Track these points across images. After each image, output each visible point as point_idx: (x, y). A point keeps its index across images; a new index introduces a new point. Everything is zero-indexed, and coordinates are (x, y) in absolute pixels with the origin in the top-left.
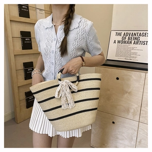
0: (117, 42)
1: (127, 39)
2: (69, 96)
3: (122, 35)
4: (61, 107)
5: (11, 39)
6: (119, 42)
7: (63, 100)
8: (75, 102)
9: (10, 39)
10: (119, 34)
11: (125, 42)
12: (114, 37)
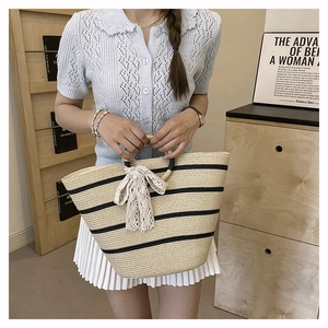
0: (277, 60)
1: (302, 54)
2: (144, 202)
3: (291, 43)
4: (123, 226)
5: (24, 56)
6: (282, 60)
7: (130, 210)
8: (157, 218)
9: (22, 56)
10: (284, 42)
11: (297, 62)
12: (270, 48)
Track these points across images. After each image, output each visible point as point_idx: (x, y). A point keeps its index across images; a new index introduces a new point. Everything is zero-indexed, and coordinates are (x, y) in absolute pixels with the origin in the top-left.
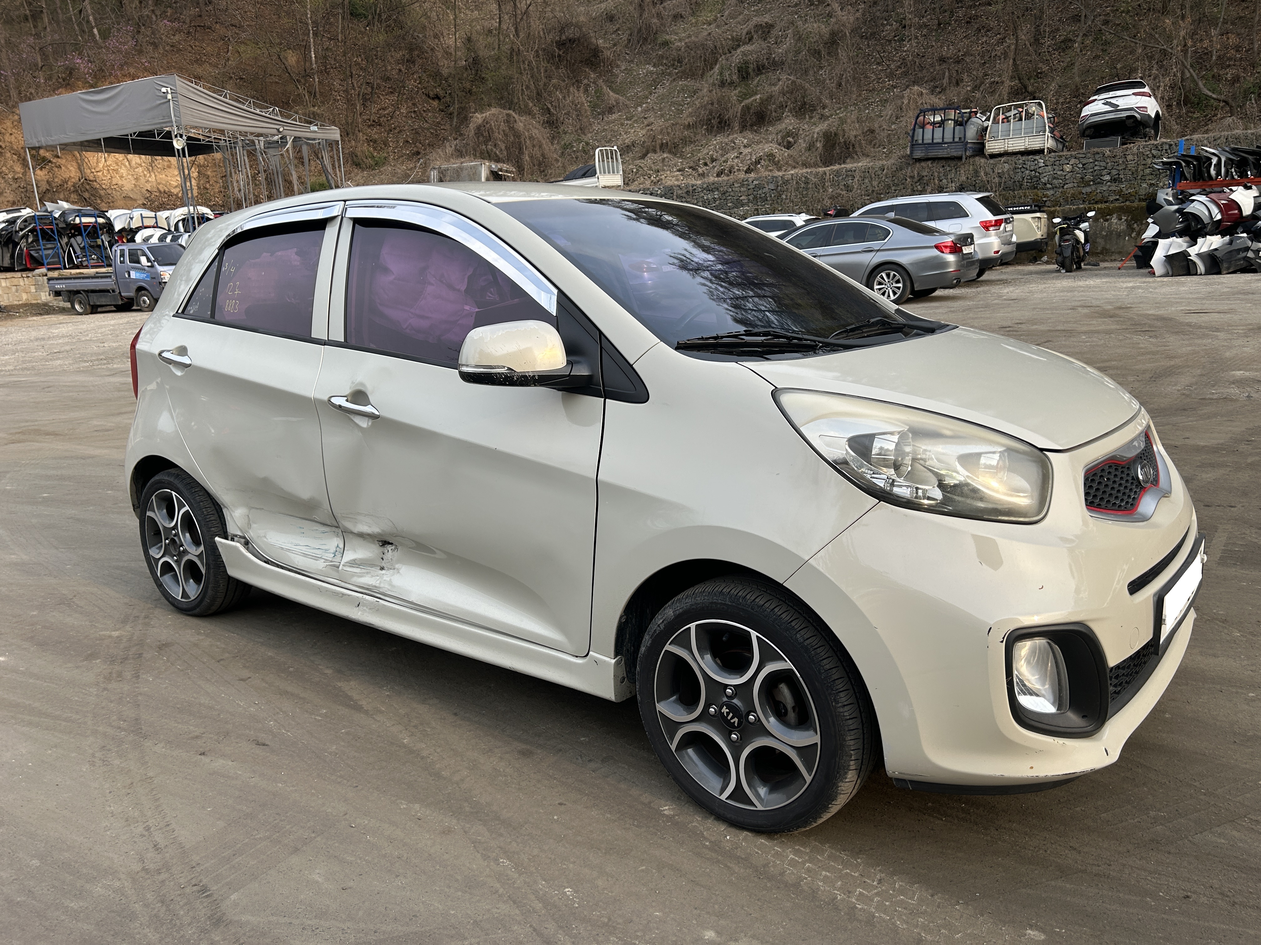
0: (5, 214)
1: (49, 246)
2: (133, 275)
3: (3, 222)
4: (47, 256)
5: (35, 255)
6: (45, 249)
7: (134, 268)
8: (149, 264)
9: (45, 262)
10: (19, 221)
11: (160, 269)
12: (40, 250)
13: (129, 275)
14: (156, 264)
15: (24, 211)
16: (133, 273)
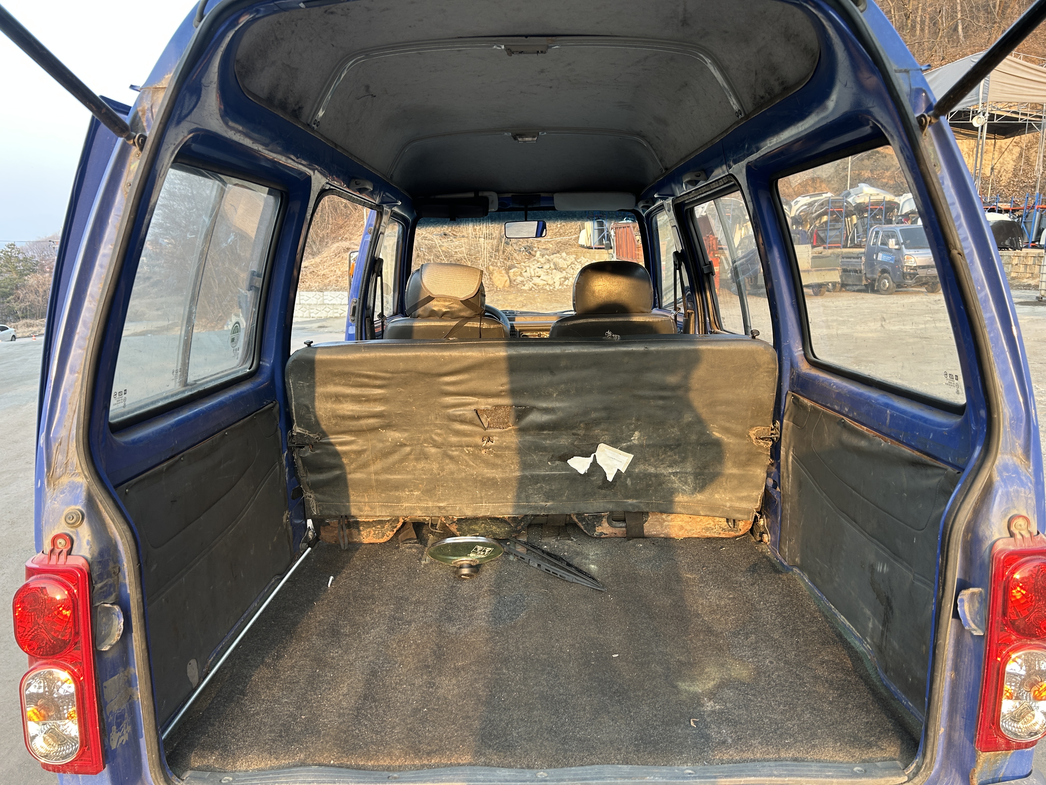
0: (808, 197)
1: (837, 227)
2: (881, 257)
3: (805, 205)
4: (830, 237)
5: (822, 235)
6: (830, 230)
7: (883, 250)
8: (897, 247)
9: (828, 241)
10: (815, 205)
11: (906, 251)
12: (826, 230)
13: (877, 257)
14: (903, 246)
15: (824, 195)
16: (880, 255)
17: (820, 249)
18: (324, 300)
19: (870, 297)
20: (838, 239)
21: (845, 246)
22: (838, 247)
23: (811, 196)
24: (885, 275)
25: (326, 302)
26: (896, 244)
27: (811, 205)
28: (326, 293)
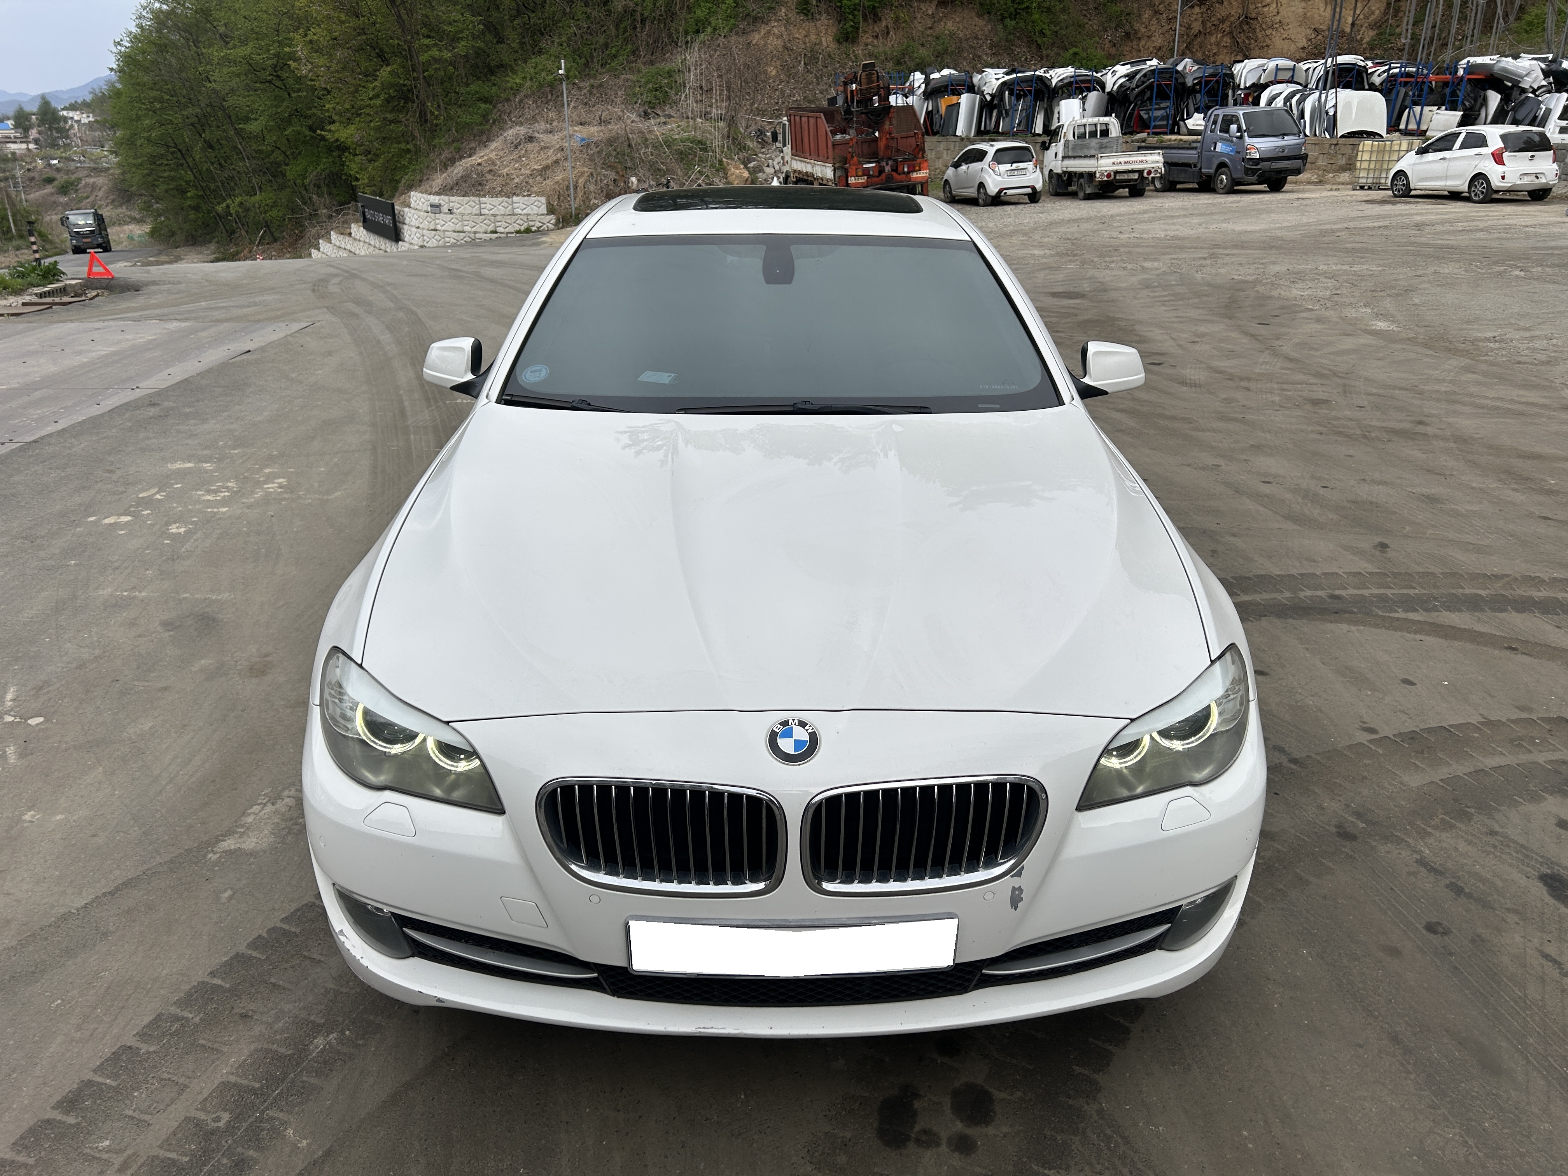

+-------+

### [What is needed]
Copy the material from its first line through the line containing "12: (270, 48)", including both of those lines and changing nothing in them. Leave the pictures out of your copy.

### [Finished exercise]
Track these points across images. After each image, output each visible point as point_idx: (x, y). A point keeps its index across images; a new index introduces a new point. Everything is zero-indexed, and coordinates are (x, y) in absolute pixels with the origin in the top-left.
0: (117, 42)
1: (127, 39)
2: (69, 96)
3: (122, 35)
4: (61, 107)
5: (11, 39)
6: (119, 42)
7: (63, 100)
8: (75, 102)
9: (10, 39)
10: (119, 34)
11: (125, 42)
12: (114, 37)
0: (277, 60)
1: (302, 54)
2: (144, 202)
3: (291, 43)
4: (123, 226)
5: (24, 56)
6: (282, 60)
7: (130, 210)
8: (157, 218)
9: (22, 56)
10: (284, 42)
11: (297, 62)
12: (270, 48)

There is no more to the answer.